People working to advance sustainability within companies then should make sure that the company has the proper engagement, help with engagement; and possibly have third-party facilitators who can help the company engage with people who might not otherwise happily talk to you, or whom might not occur to you that the company should be talking to.

AA: Stakeholder maps that many companies draw up have the company in the middle of a circle, with other stakeholders and constituencies surrounding it. But you’ve said, “We actually need to have society or the development goal in the center, and then business should be one of the actors that joins others in the circle around society or development goals.” Does that illustration still provide a good tool for explaining and discussing CR??

MMS: It does, though this is not an original thought of mine. While at Shell, we worked with the Ecumenical Council for Corporate Responsibility (ECCR). I drew the classic stakeholder diagram, with Shell in the middle and the other actors around Shell, and one of my colleagues from ECCR, Barbara Hayes, said to me, “You’ve actually got it wrong – it’s society in the middle, and everyone is a stakeholder in it. We’re all stakeholders in society.” That was a light bulb moment for me and I’ve always remembered it.

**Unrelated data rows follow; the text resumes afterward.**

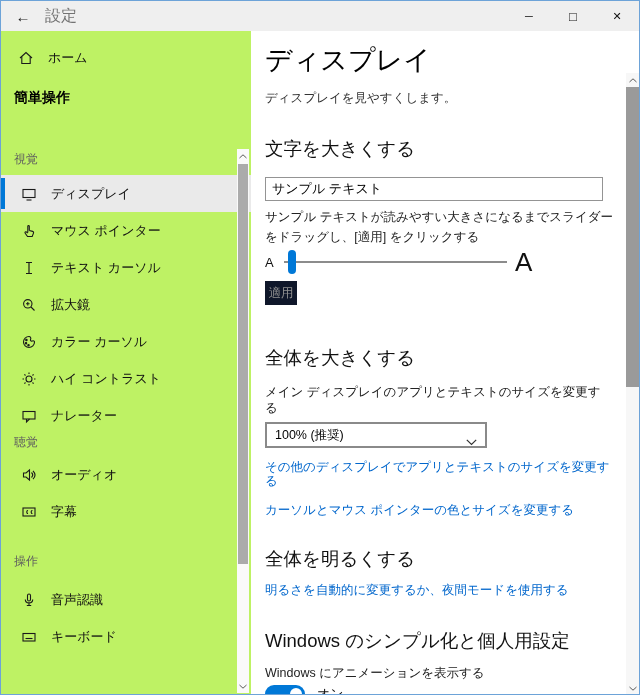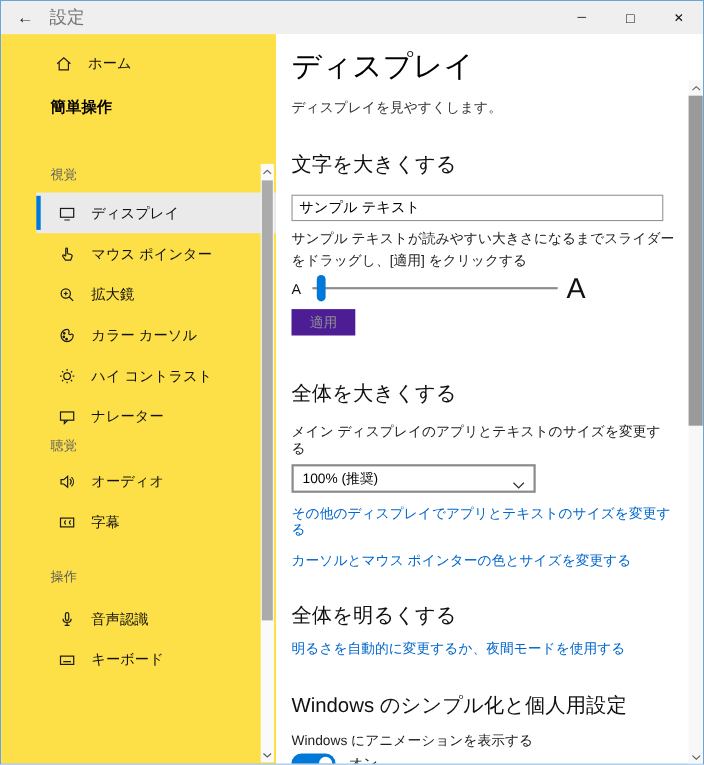--- a/index.html
+++ b/index.html
@@ -14,21 +14,21 @@
   .back-btn { width:44px; text-align:center; font-size:15px; color:#222; cursor:default; }
   .app-title { font-size:16px; color:#737373; }
   .win-controls { position:absolute; right:0; top:0; height:30px; display:flex; }
   .win-btn { width:44px; height:30px; display:flex; align-items:center; justify-content:center;
              font-size:11px; color:#111; }
   .win-btn.max { font-size:13px; }
 
   .body-row { display:flex; height:664px; }
 
   
-  .sidebar { position:relative; width:250px; height:100%; background:#fde047; flex:none; overflow:hidden;padding-left:32px; }
+  .sidebar { position:relative; width:250px; height:100%; background:#bef264; flex:none; overflow:hidden; }
   .side-row { display:flex; align-items:center; height:30px; margin-top:12px; padding-left:17px; }
   .side-row .ic { width:16px; height:16px; margin-right:14px; flex:none; }
   .side-label { font-size:13px; color:#111; }
 
   .searchbox { position:relative; margin:10px 0 0 8px; width:228px; height:24px; background:#fff;
                border:2px solid #0078d7; display:flex; align-items:center; }
   .caret { width:1px; height:14px; background:#444; margin-left:4px; }
   .search-ph { font-size:12px; color:#767676; margin-left:2px; flex:1; }
   .search-ic { margin-right:7px; width:13px; height:13px; }
 
@@ -73,21 +73,21 @@
   .instruction { margin-top:6px; width:354px; font-size:12.5px; color:#222; line-height:20px; }
 
   .slider-row { margin-top:2px; display:flex; align-items:center; height:26px; }
   .a-small { font-size:13px; color:#111; width:12px; }
   .slider { position:relative; width:225px; height:26px; margin-left:5px; }
   .slider .track { position:absolute; left:2px; right:0; top:12px; height:1.5px; background:#8c8c8c; }
   .slider .thumb { position:absolute; left:6px; top:1px; width:8px; height:24px; border-radius:4px;
                    background:#0078d7; }
   .a-large { font-size:26px; color:#111; margin-left:8px; line-height:26px; }
 
-  .apply-btn { margin-top:6px; width:58px; height:24px; background:#4c1d95; color:#909090;
+  .apply-btn { margin-top:6px; width:32px; height:24px; background:#0f172a; color:#909090;
                font-size:12.5px; display:flex; align-items:center; justify-content:center; }
 
   .field-label { margin-top:14px; font-size:12.5px; color:#222; line-height:16px; }
 
   .dropdown { position:relative; margin-top:6px; width:222px; height:26px; border:2px solid #8a8a8a;
               background:#fff; display:flex; align-items:center; padding-left:8px; }
   .dropdown .val { font-size:12.5px; color:#000; }
   .dropdown .chev { position:absolute; right:8px; top:8px; }
 
   .link { font-size:12.5px; color:#0066cc; line-height:14px; width:fit-content; }
@@ -154,20 +154,28 @@
           <span class="ic">
             <svg width="16" height="16" viewBox="0 0 16 16" fill="none" stroke="#1a1a1a" stroke-width="1.1">
               <path d="M6.8 9.5 V3.2 C6.8 2.2 8.3 2.2 8.3 3.2 V7.5"></path>
               <path d="M8.3 7.5 L11.6 8.4 C12.6 8.7 12.8 9.4 12.4 10.4 L11.2 13.5 H6.5 L4.2 10.2 C3.5 9.2 4.6 8.3 5.5 9 L6.8 10"></path>
               </svg>
           </span>
           <span class="lbl">マウス ポインター</span>
         </div>
         <div class="nav-item">
           <span class="ic">
+            <svg width="16" height="16" viewBox="0 0 16 16" fill="none" stroke="#1a1a1a" stroke-width="1.2">
+              <path d="M5 2.5 H11 M8 2.5 V13.5 M5 13.5 H11"></path>
+              </svg>
+          </span>
+          <span class="lbl">テキスト カーソル</span>
+        </div>
+        <div class="nav-item">
+          <span class="ic">
             <svg width="16" height="16" viewBox="0 0 16 16" fill="none" stroke="#1a1a1a" stroke-width="1.1">
               <circle cx="6.8" cy="6.8" r="4.2"></circle>
                 <path d="M10 10 L13.5 13.5"></path>
               <path d="M6.8 5 V8.6 M5 6.8 H8.6"></path>
               </svg>
           </span>
           <span class="lbl">拡大鏡</span>
         </div>
         <div class="nav-item">
           <span class="ic">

It’s very important because the objective of a corporation is to provide goods and services to society, and if you see your customers as society at large, everything begins to fit into place.

AA: You refute some aspects of the “resource curse” in the introduction of your new book, noting that some countries reap the benefits of extractive industries, while others don’t. Malaysia versus Nigeria, for example.

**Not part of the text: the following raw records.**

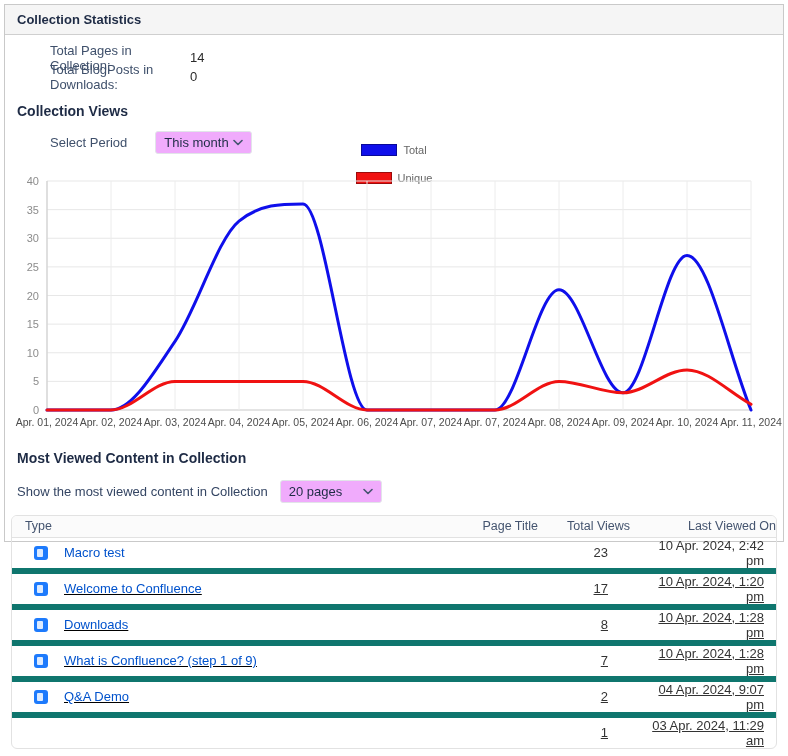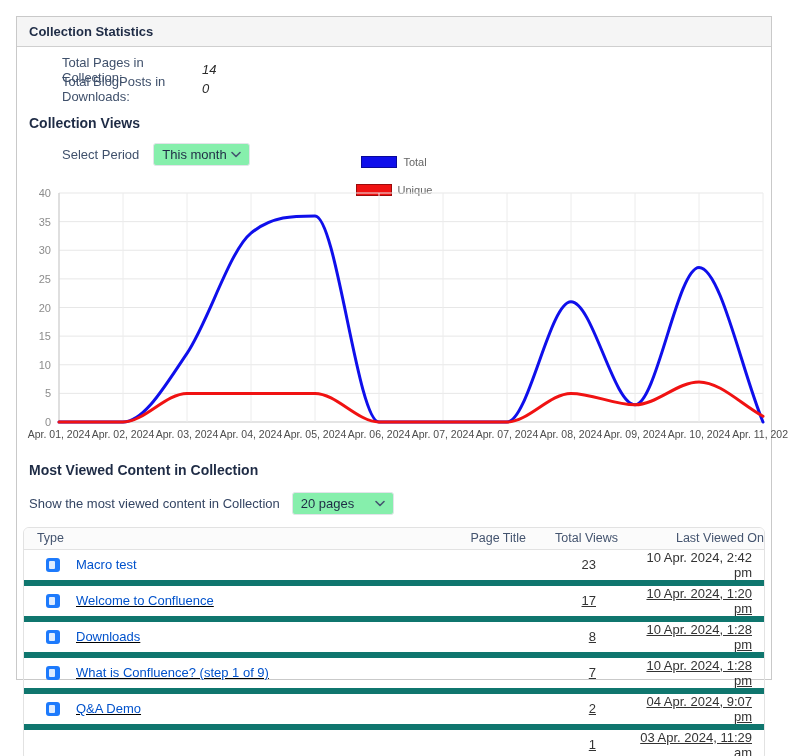--- a/index.html
+++ b/index.html
@@ -1,29 +1,29 @@
 <!DOCTYPE html>
 <html><head>
 <meta charset="utf-8">
 <style>
   * { box-sizing: border-box; margin: 0; padding: 0; }
   html, body { width: 788px; height: 756px; background: #fff;
     font-family: "Liberation Sans", sans-serif; overflow: hidden; }
-  .panel { margin: 16px; border: 1px solid #c9c9c9; height: 664px; background: #fff; }
+  .panel { margin: 4px; border: 1px solid #c9c9c9; height: 538px; background: #fff; }
   .panel-header { background: #f5f5f5; border-bottom: 1px solid #cfcfcf; height: 30px;
     display: flex; align-items: center; padding-left: 12px;
     font-weight: bold; font-size: 13px; color: #1e2b45; }
   .stats { margin: 13px 0 0 45px; }
   .stat-row { display: flex; align-items: center; height: 19px; font-size: 13px; }
   .stat-label { width: 140px; color: #3f506b; }
-  .stat-value { color: #2b2b2b; font-style: italic; }
+  .stat-value { color: #2b2b2b; }
   .section-heading { margin: 17px 0 0 12px; font-size: 14px; font-weight: bold; color: #1e2b45; }
-  .period-row { margin: 12px 0 0 45px; display: flex; align-items: center; gap: 14px;
+  .period-row { margin: 12px 0 0 45px; display: flex; align-items: center; gap: 28px;
     font-size: 13px; color: #3f506b; }
-  .select { background: #86efac; border: 1px solid #e2e4e9; border-radius: 3px; height: 23px;
+  .select { background: #f0abfc; border: 1px solid #e2e4e9; border-radius: 3px; height: 23px;
     display: inline-flex; align-items: center; justify-content: space-between;
     padding: 0 8px; font-size: 13px; color: #1e2b45; cursor: pointer; }
   .select.period { width: 97px; }
   .select.pages { width: 102px; }
   .chev { width: 10px; height: 7px; display: inline-block; }
   .legend { display: flex; justify-content: center; align-items: center; gap: 16px;
     margin-top: 3px; height: 14px; flex-direction: column; }
   .legend-item { display: flex; align-items: center; }
   .legend-swatch { width: 36px; height: 12px; display: inline-block; }
   .legend-label { font-size: 11px; color: #666; margin-left: 6px; }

What role, if any, do you feel investors and multinational companies have in realizing the benefits of resources in different countries?

MMS:  Well, I don’t say the resource curse hasn’t affected certain countries, but it affects countries if they do not have the leadership and capacity to guide and apply their resources constructively. So, the resource curse is not inevitable.

Some people would say companies shouldn’t be engaged in countries that do not have the capacity to use the windfalls of resources. Shell went through this exact argument in the case of Chad, which I cite in the book. A lot of NGOs said, Chad was a poor country coming out of the civil war, and if resources were developed, people would fight over the proceeds. To many, this line of reasoning is a very arrogant approach: that a country is too poor to know what to do with its revenue. On the other hand, conflict and graft are fairly likely outcomes in developing countries with poor institutions.

Together with the operator Exxon and partners, we worked with the World Bank to try and coerce the Chadian government to put the proceeds into a fund that required responsible use. This approach was a brave experiment, but unfortunately didn’t work in the end.

That said, the resource curse is less about natural resources than it is about financial resources. A great wall of money hitting an unprepared and inadequately governed country causes problems wherever the money comes from. This has been the case when a lot of aid or debt forgiveness enters countries.

Companies can’t combat the causes of the resource curse alone, or even in industry coalitions. But we can do it, or we may have an impact on it, if we work in coalitions with others. The Extractive Industry Transparency Initiative (EITI) is an excellent example of such a coalition. One of the big benefits of coalitions like EITI is that countries agree to set up an independent advisory body within individual countries. These advisory bodies bring together civil society, business, and others, and create a license to comment on and criticize what government is doing with money from natural resources. In many countries, creating such a body is already a huge step forward because it is the beginning of popular participation. The government is no longer free to do anything it wants, it’s accountable to somebody.